I tried the following:
header = True
to_csv_mode = 'w'
with pd.read_csv(gs_path, chunksize=100000) as reader:
for r in reader:
r.to_csv(temp_gs_path, index=False, header=header, mode=to_csv_mode)
header = False
to_csv_mode = 'a'
But the file created in the gcs bucket is always overwritten and not appended after the first time (to_csv_mode = 'a'
is ignored). So in the end I end up with the last chunk in the file.
Google Cloud Storage is the Object Storage service in Google Cloud. An object is an immutable piece of data consisting of a file of any format.
As per the official Documentation,
Objects are immutable, which means that an uploaded object cannot change throughout its storage lifetime. An object's storage lifetime is the time between successful object creation, such as uploading, and successful object deletion. In practice, this means that you cannot make incremental changes to objects, such as append operations or truncate operations. However, it is possible to replace objects that are stored in Cloud Storage, and doing so happens atomically: until the new upload completes, the old version of the object is served to readers, and after the upload completes the new version of the object is served to readers.

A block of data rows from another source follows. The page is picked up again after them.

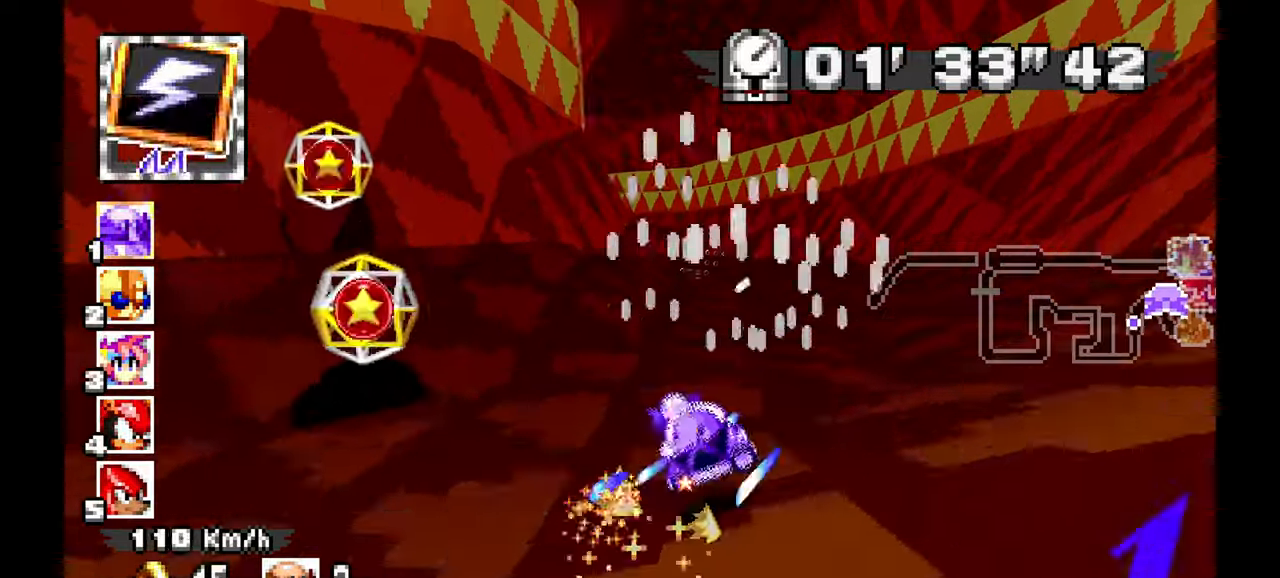
{"buttons": ["A"], "left_stick": "right", "events": []}
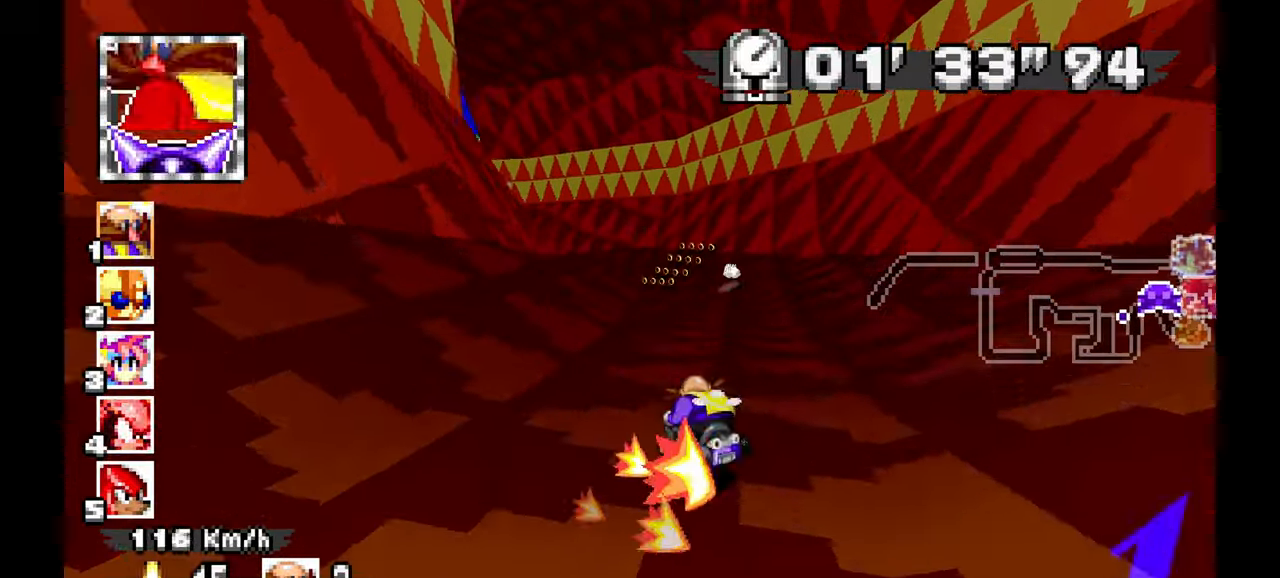
{"buttons": ["A"], "left_stick": "left", "events": [[183, "left_stick", "up"], [233, "left_stick", "left"]]}
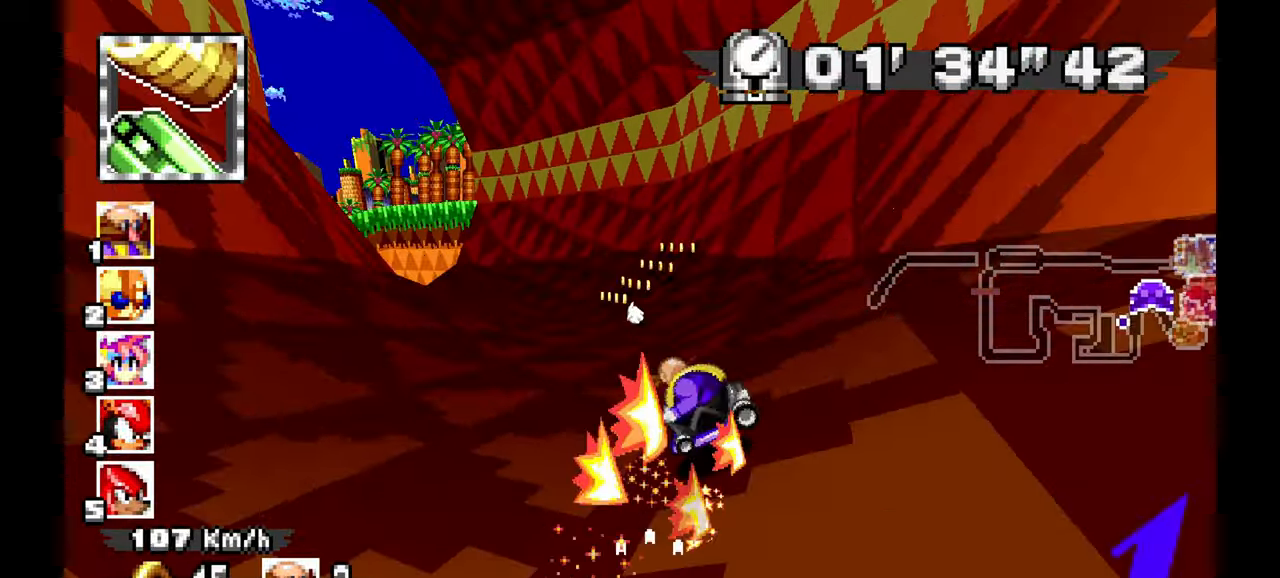
{"buttons": ["A"], "left_stick": "left", "events": [[283, "left_stick", "center"], [500, "left_stick", "left"]]}
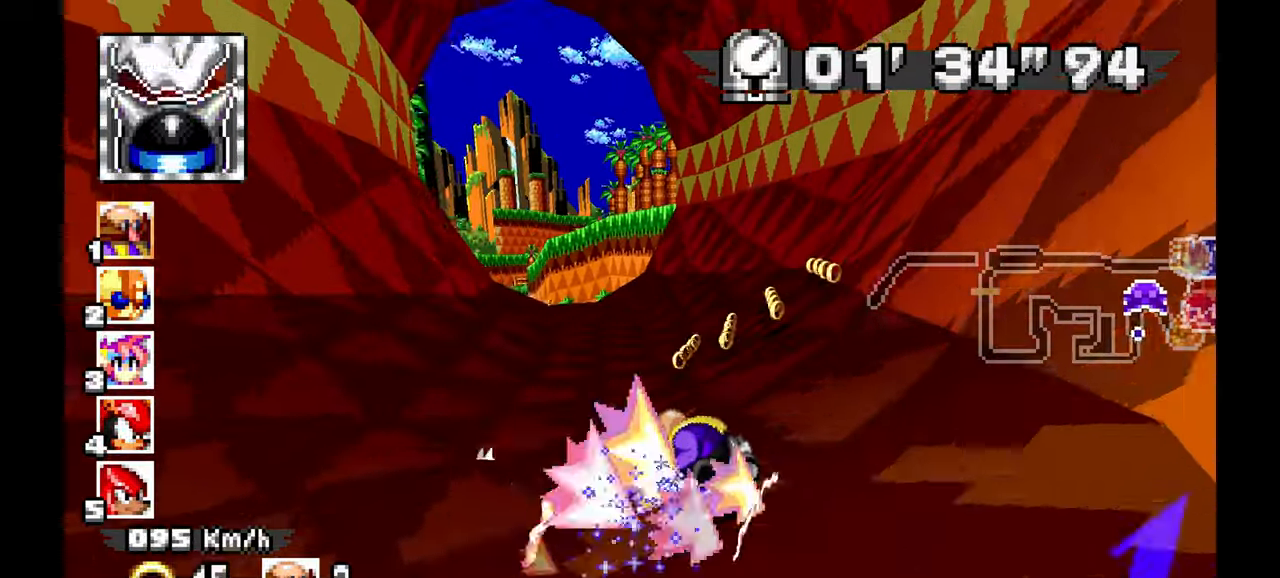
{"buttons": ["A"], "left_stick": "up-left", "events": [[183, "left_stick", "center"], [233, "left_stick", "right"], [433, "left_stick", "center"], [500, "left_stick", "up-left"]]}
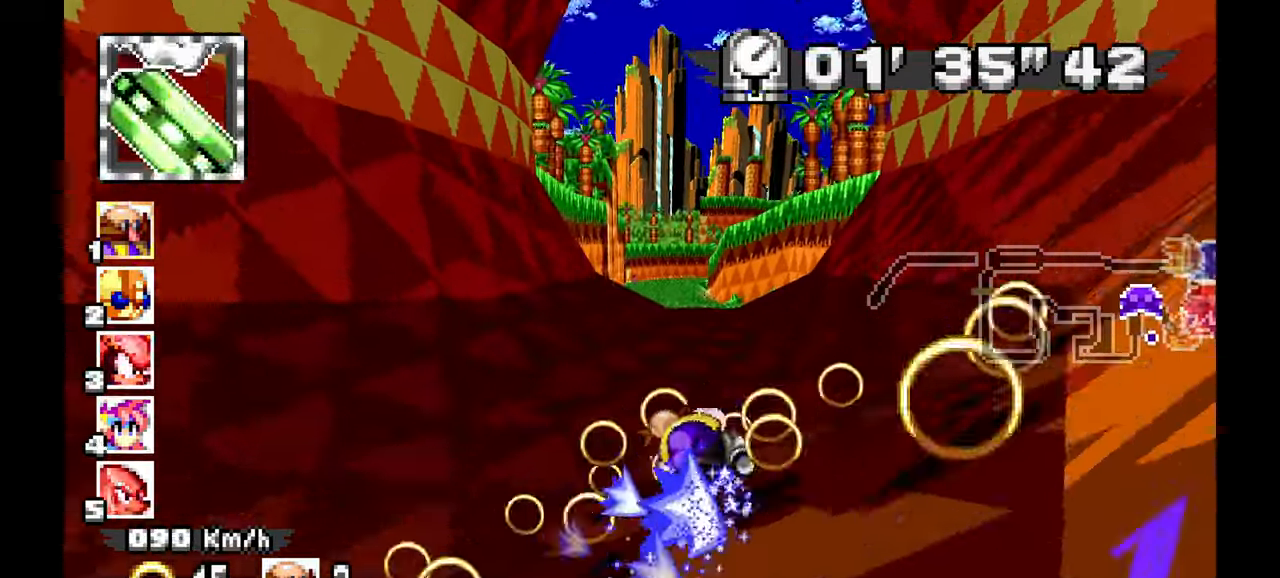
{"buttons": ["A"], "left_stick": "right", "events": [[200, "left_stick", "right"]]}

So a single replacement operation simply marks the end of one immutable object's lifetime and the beginning of a new immutable object's lifetime.
Which means append is not a functionality that Google Cloud Storage supports. If you write to the same object name, it is always going to replace the existing object.
To achieve this you can follow a workaround Compose Objects, by creating a temporary file and save them as a each chunk, and append them together as a new file and then you can delete a temporary files.